Records from a dataset
------------------------------------

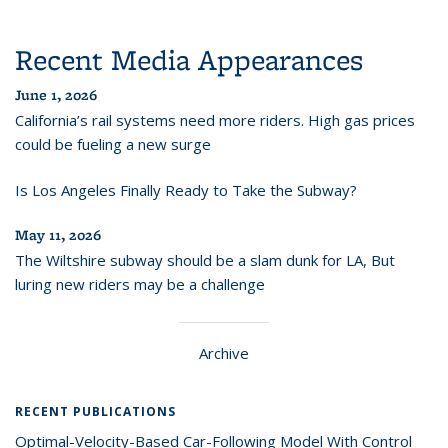
Recent Media Appearances
June 1, 2026
California’s rail systems need more riders. High gas prices
could be fueling a new surge
Is Los Angeles Finally Ready to Take the Subway?
May 11, 2026
The Wiltshire subway should be a slam dunk for LA, But
luring new riders may be a challenge
Archive
RECENT PUBLICATIONS
Optimal-Velocity-Based Car-Following Model With Control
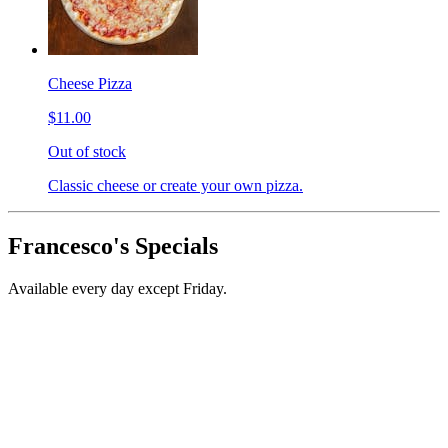
Cheese Pizza
$11.00
Out of stock
Classic cheese or create your own pizza.
Francesco's Specials
Available every day except Friday.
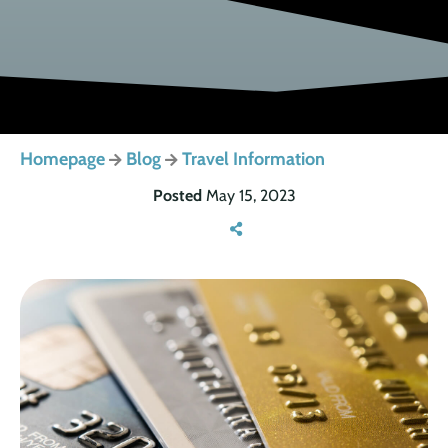
Homepage
Blog
Travel Information
Posted
May 15, 2023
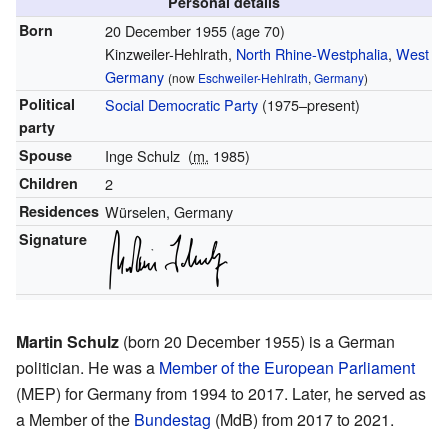
Personal details
Born
20 December 1955
(age 70)
Kinzweiler-Hehlrath,
North Rhine-Westphalia
,
West
Germany
(now
Eschweiler-Hehlrath
,
Germany
)
Political
Social Democratic Party
(1975–present)
party
Spouse
Inge Schulz
(
m.
1985)
Children
2
Residences
Würselen, Germany
Signature
Martin Schulz
(born 20 December 1955) is a German
politician. He was a
Member of the European Parliament
(MEP) for Germany from 1994 to 2017. Later, he served as
a Member of the
Bundestag
(MdB) from 2017 to 2021.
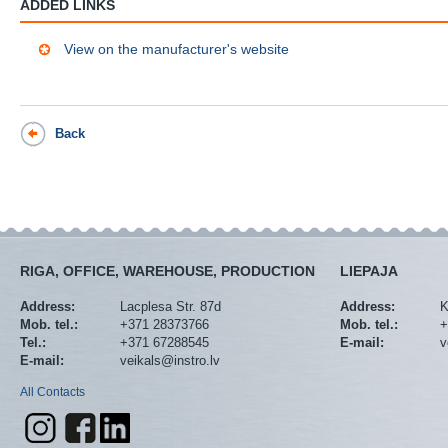
ADDED LINKS
View on the manufacturer's website
Back
RIGA, OFFICE, WAREHOUSE, PRODUCTION
LIEPAJA
Address:
Lacplesa Str. 87d
Address:
K
Mob. tel.:
+371 28373766
Mob. tel.:
+
Tel.:
+371 67288545
E-mail:
v
E-mail:
veikals@instro.lv
All Contacts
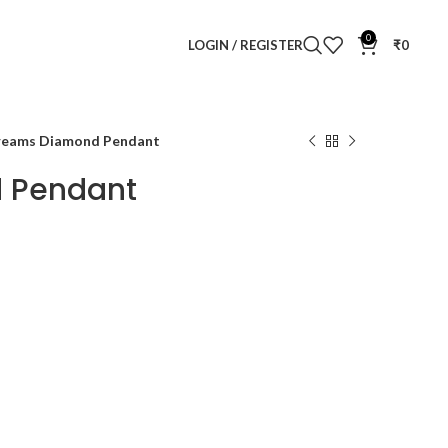
0
LOGIN / REGISTER
₹
0
reams Diamond Pendant
 Pendant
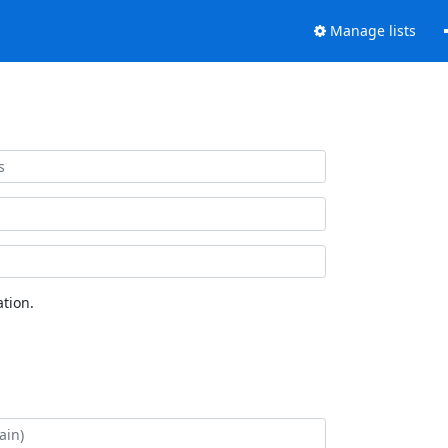
Manage lists
tion.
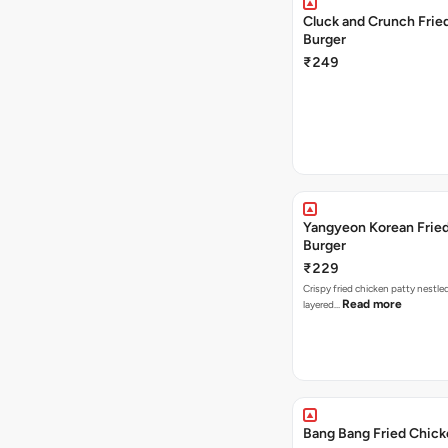
Cluck and Crunch Frie
Burger
₹249
Yangyeon Korean Frie
Burger
₹229
Crispy fried chicken patty nestled
Read more
layered…
Bang Bang Fried Chick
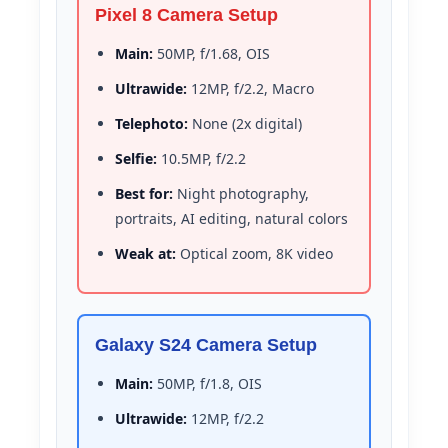
Pixel 8 Camera Setup
Main:
50MP, f/1.68, OIS
Ultrawide:
12MP, f/2.2, Macro
Telephoto:
None (2x digital)
Selfie:
10.5MP, f/2.2
Best for:
Night photography,
portraits, AI editing, natural colors
Weak at:
Optical zoom, 8K video
Galaxy S24 Camera Setup
Main:
50MP, f/1.8, OIS
Ultrawide:
12MP, f/2.2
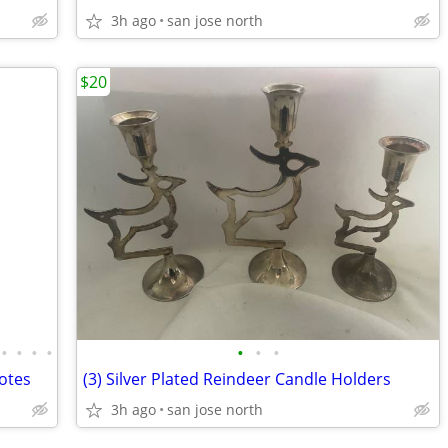
3h ago
san jose north
$20
•
•
•
•
•
•
•
uotes
(3) Silver Plated Reindeer Candle Holders
3h ago
san jose north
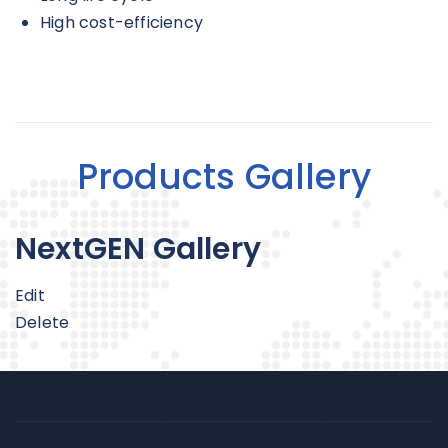
High cost-efficiency
Products Gallery
NextGEN Gallery
Edit
Delete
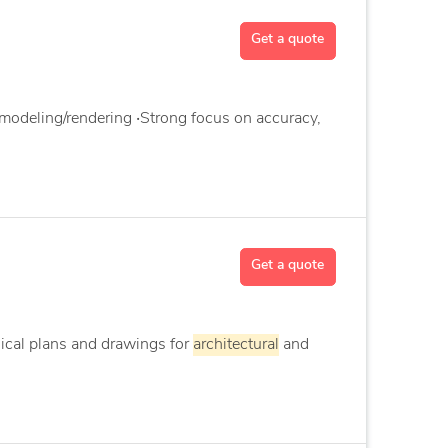
Get a quote
modeling/rendering ‧Strong focus on accuracy,
Get a quote
nical plans and drawings for
architectural
and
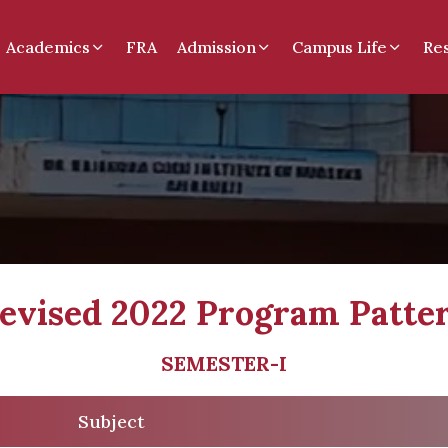
Academics
FRA
Admission
Campus Life
Re
evised 2022 Program Patte
SEMESTER-I
Subject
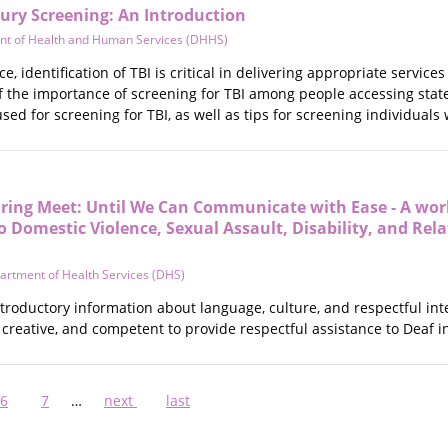
ury Screening: An Introduction
nt of Health and Human Services (DHHS)
ce, identification of TBI is critical in delivering appropriate ser
f the importance of screening for TBI among people accessing sta
sed for screening for TBI, as well as tips for screening individuals 
ing Meet: Until We Can Communicate with Ease - A wor
 Domestic Violence, Sexual Assault, Disability, and Rel
artment of Health Services (DHS)
ntroductory information about language, culture, and respectful in
 creative, and competent to provide respectful assistance to Deaf i
nt
Page
6
Page
7
…
Next
next
Last
last
page
page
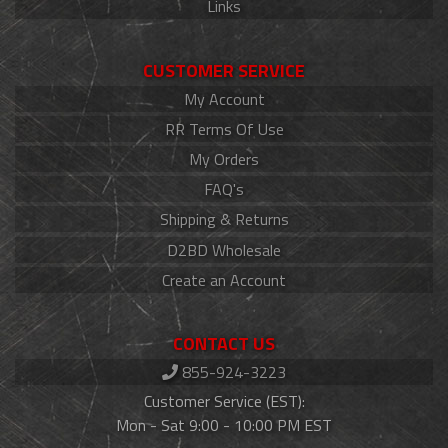
Links
CUSTOMER SERVICE
My Account
RR Terms Of Use
My Orders
FAQ's
Shipping & Returns
D2BD Wholesale
Create an Account
CONTACT US
855-924-3223
Customer Service (EST):
Mon - Sat 9:00 - 10:00 PM EST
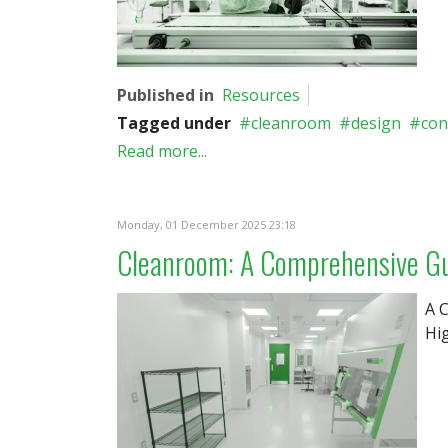
Published in
Resources
Tagged under
cleanroom
design
con
Read more...
Monday, 01 December 2025 23:18
Cleanroom: A Comprehensive Gui
A 
Hig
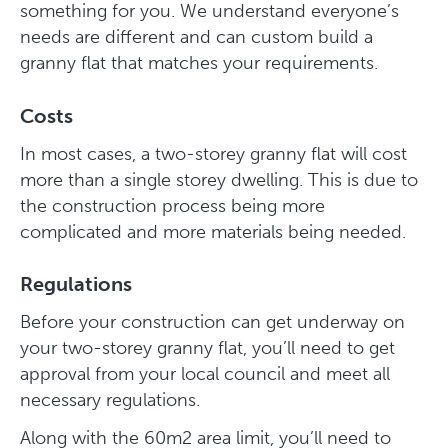
something for you. We understand everyone’s
needs are different and can custom build a
granny flat that matches your requirements.
Costs
In most cases, a two-storey granny flat will cost
more than a single storey dwelling. This is due to
the construction process being more
complicated and more materials being needed.
Regulations
Before your construction can get underway on
your two-storey granny flat, you’ll need to get
approval from your local council and meet all
necessary regulations.
Along with the 60m2 area limit, you’ll need to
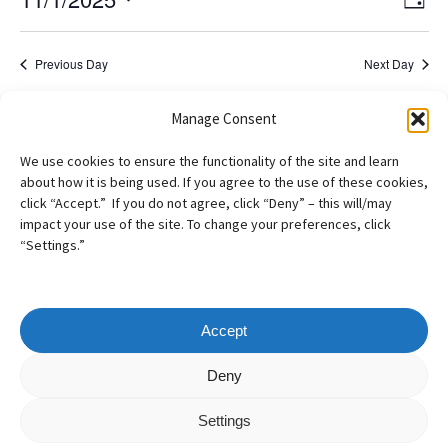
2025
Day
View
Navig
Select
Navi
date.
Previous Day
Next Day
Manage Consent
Subscribe to calendar
We use cookies to ensure the functionality of the site and learn
about how it is being used. If you agree to the use of these cookies,
click “Accept.” If you do not agree, click “Deny” – this will/may
impact your use of the site. To change your preferences, click
“Settings.”
Accept
Copyright
©
2026
– AILA New England Chapter
Deny
All Rights Reserved
Settings
Web design by
Webvolutions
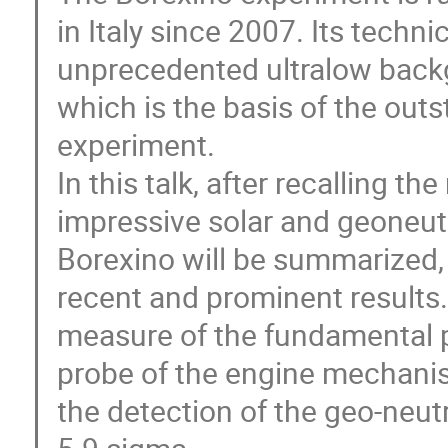
in Italy since 2007. Its technic
unprecedented ultralow backgro
which is the basis of the out
experiment.

In this talk, after recalling th
impressive solar and geoneutr
Borexino will be summarized, 
recent and prominent results. 
measure of the fundamental pp 
probe of the engine mechanis
the detection of the geo-neutr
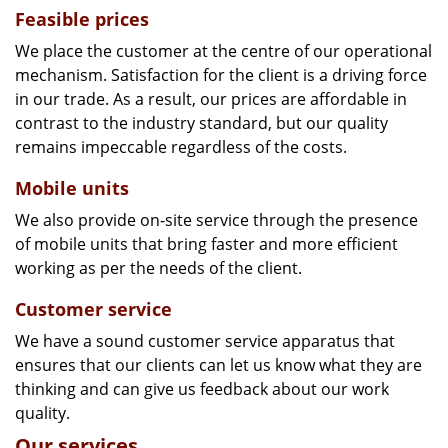
Feasible prices
We place the customer at the centre of our operational
mechanism. Satisfaction for the client is a driving force
in our trade. As a result, our prices are affordable in
contrast to the industry standard, but our quality
remains impeccable regardless of the costs.
Mobile units
We also provide on-site service through the presence
of mobile units that bring faster and more efficient
working as per the needs of the client.
Customer service
We have a sound customer service apparatus that
ensures that our clients can let us know what they are
thinking and can give us feedback about our work
quality.
Our services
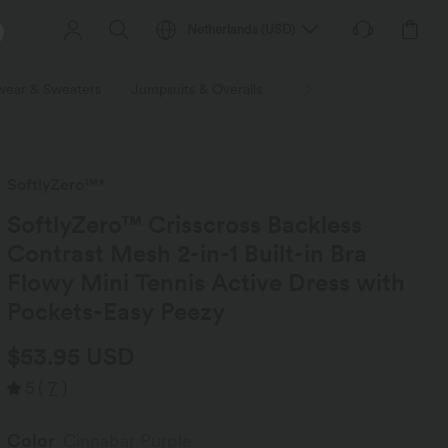
Netherlands
(
USD
)
wear & Sweaters
Jumpsuits & Overalls
Shorts
Skirts
Plu
SoftlyZero™*
SoftlyZero™ Crisscross Backless
Contrast Mesh 2-in-1 Built-in Bra
Flowy Mini Tennis Active Dress with
Pockets-Easy Peezy
$53.95 USD
5
(
7
)
Color
Cinnabar Purple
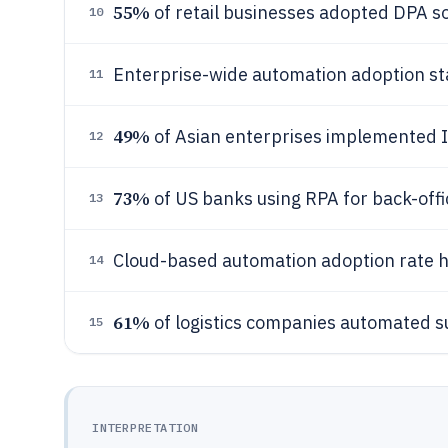
55%
of retail businesses adopted DPA so
10
Enterprise-wide automation adoption s
11
49%
of Asian enterprises implemented 
12
73%
of US banks using RPA for back-offi
13
Cloud-based automation adoption rate h
14
61%
of logistics companies automated s
15
INTERPRETATION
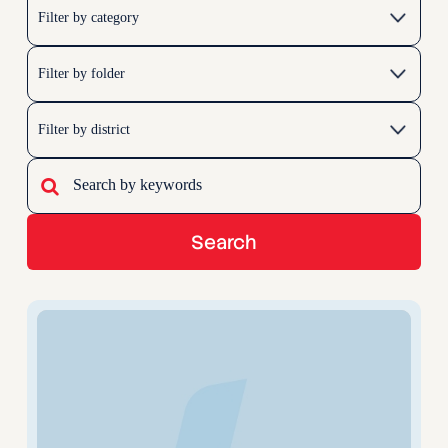
Search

------------------------------------

## Task instructions
Look above for the line with "Crispy fried chicken patty nestled" and the line with "Before your construction can get underway on". Copy them and every line between, exactly, but no pictures.

## Reply
Crispy fried chicken patty nestled
Read more
layered…
Bang Bang Fried Chick
Pixel 8 Camera Setup
Main:
50MP, f/1.68, OIS
Ultrawide:
12MP, f/2.2, Macro
Telephoto:
None (2x digital)
Selfie:
10.5MP, f/2.2
Best for:
Night photography,
portraits, AI editing, natural colors
Weak at:
Optical zoom, 8K video
Galaxy S24 Camera Setup
Main:
50MP, f/1.8, OIS
Ultrawide:
12MP, f/2.2
3h ago
san jose north
$20
•
•
•
•
•
•
•
uotes
(3) Silver Plated Reindeer Candle Holders
3h ago
san jose north
High cost-efficiency
Products Gallery
NextGEN Gallery
Edit
Delete
Get a quote
modeling/rendering ‧Strong focus on accuracy,
Get a quote
nical plans and drawings for
architectural
and
Academics
FRA
Admission
Campus Life
Re
evised 2022 Program Patte
SEMESTER-I
Subject
ury Screening: An Introduction
nt of Health and Human Services (DHHS)
ce, identification of TBI is critical in delivering appropriate ser
f the importance of screening for TBI among people accessing sta
sed for screening for TBI, as well as tips for screening individuals 
ing Meet: Until We Can Communicate with Ease - A wor
 Domestic Violence, Sexual Assault, Disability, and Rel
artment of Health Services (DHS)
ntroductory information about language, culture, and respectful in
 creative, and competent to provide respectful assistance to Deaf i
nt
Page
6
Page
7
…
Next
next
Last
last
page
page
Links
CUSTOMER SERVICE
My Account
RR Terms Of Use
My Orders
FAQ's
Shipping & Returns
D2BD Wholesale
Create an Account
CONTACT US
855-924-3223
Customer Service (EST):
Mon - Sat 9:00 - 10:00 PM EST
Published in
Resources
Tagged under
cleanroom
design
con
Read more...
Monday, 01 December 2025 23:18
Cleanroom: A Comprehensive Gui
A 
Hig
something for you. We understand everyone’s
needs are different and can custom build a
granny flat that matches your requirements.
Costs
In most cases, a two-storey granny flat will cost
more than a single storey dwelling. This is due to
the construction process being more
complicated and more materials being needed.
Regulations
Before your construction can get underway on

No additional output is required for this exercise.